激烈な中枢興奮作用がこれよりカギロウを導きゆくは、常人が持つ許容量を遥かに超える恍惚感、万能感、快楽。
非現実的な幸福感に、やがて精神は耐えきれず、自我は崩壊する。限界を超える衝撃に、命は尽きていく。
ヒトであることを許されず、ただ喜び狂う。理性を失ったその様はまさに異形と言えよう。
カギロウは今、霞み始めた自我の中で,過分泌されたエンドルフィンによる無尽蔵の悦楽に苦しんでいる。
アドレナリンは彼の脳から潜在能力のたがを外し、祈るように握られたカナサの首飾りを圧砕した。
生物としての死か、ヒトとしての死か。カギロウに差し出されたのは、いずれかの道であった。
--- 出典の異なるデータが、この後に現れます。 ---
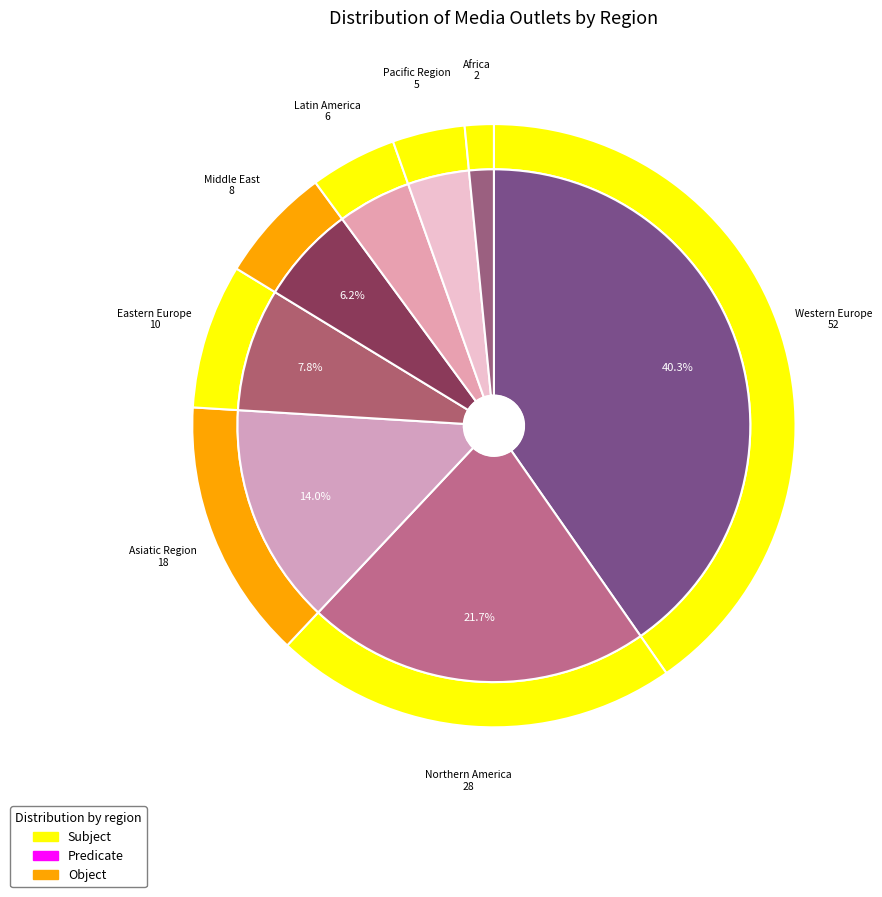

To the nearest percent, what portion does Pacific Region represent?

4%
それでも抗うカギロウの目には、数多の星が浮かぶ空が見えていた。
今宵の空とは別の、彼にしか見えない暗闇と星が反転した光の宙である。
やがて全ての光はゆっくりと回転を始め、加速していく。
爛々と輝く渦と化した空はカギロウを飲み込み、快感だけを伝える無重力の中を彼は無邪気に泳いだ。
『カギロウさん……』
誰かの呼ぶ声がした。カギロウは探すが、輝きの奔流はすぐさま彼を遠いどこかへ連れて行く。
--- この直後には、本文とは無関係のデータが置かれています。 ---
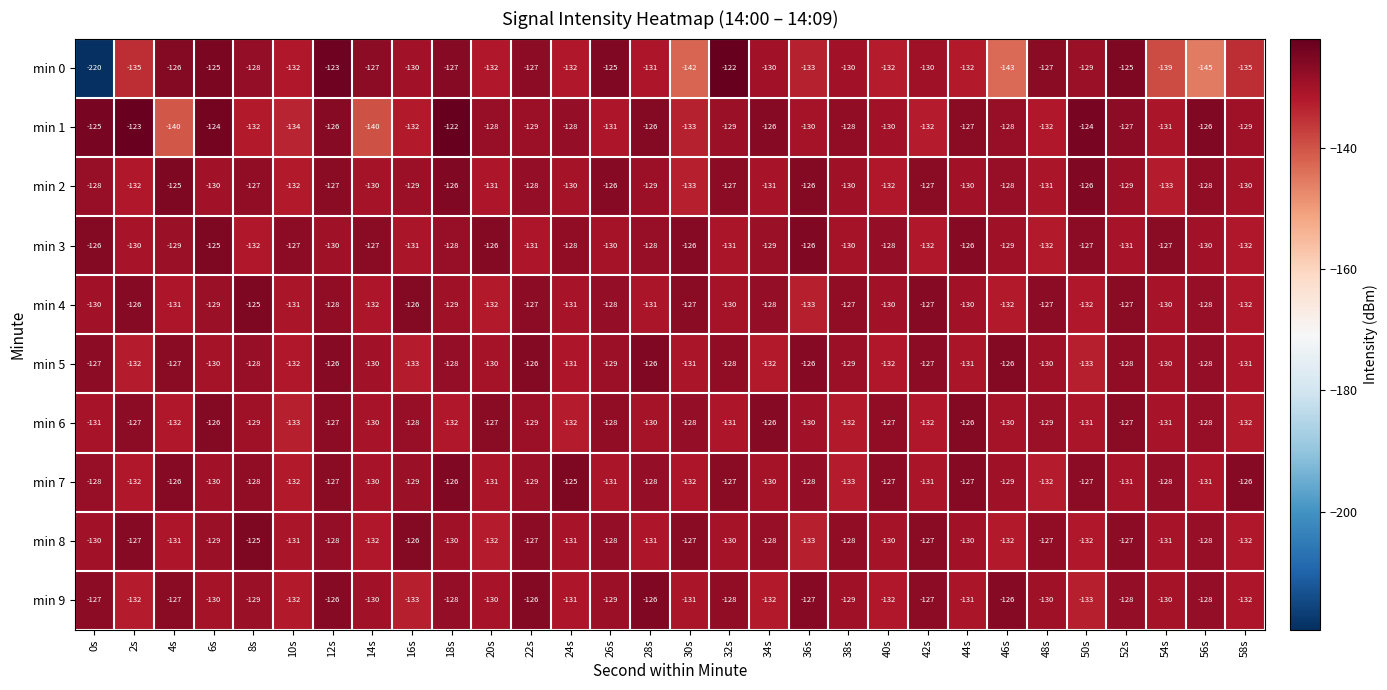

What is the maximum value for min 0?

-122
ふと、あらゆる理をも置き去りにした白一色の世界に、一際眩しい光の点が現れる。
その点はじわりと広がり、ヒトの形を成していく。
「あはっ、アキワタ様ぁ」
カギロウの目に、神の姿はいかに映ったのだろうか。
閾値を振り切った脳が見せた幻覚を最後に、カギロウの意識は深い闇の淵へ落ちていった。
行きつく先は、彼にしか分からない。ただ言えるとすれば、禁忌に触れた者に戻るべき場所は存在しないということだ。
神の加護などというものがあるとすれば、あるいは。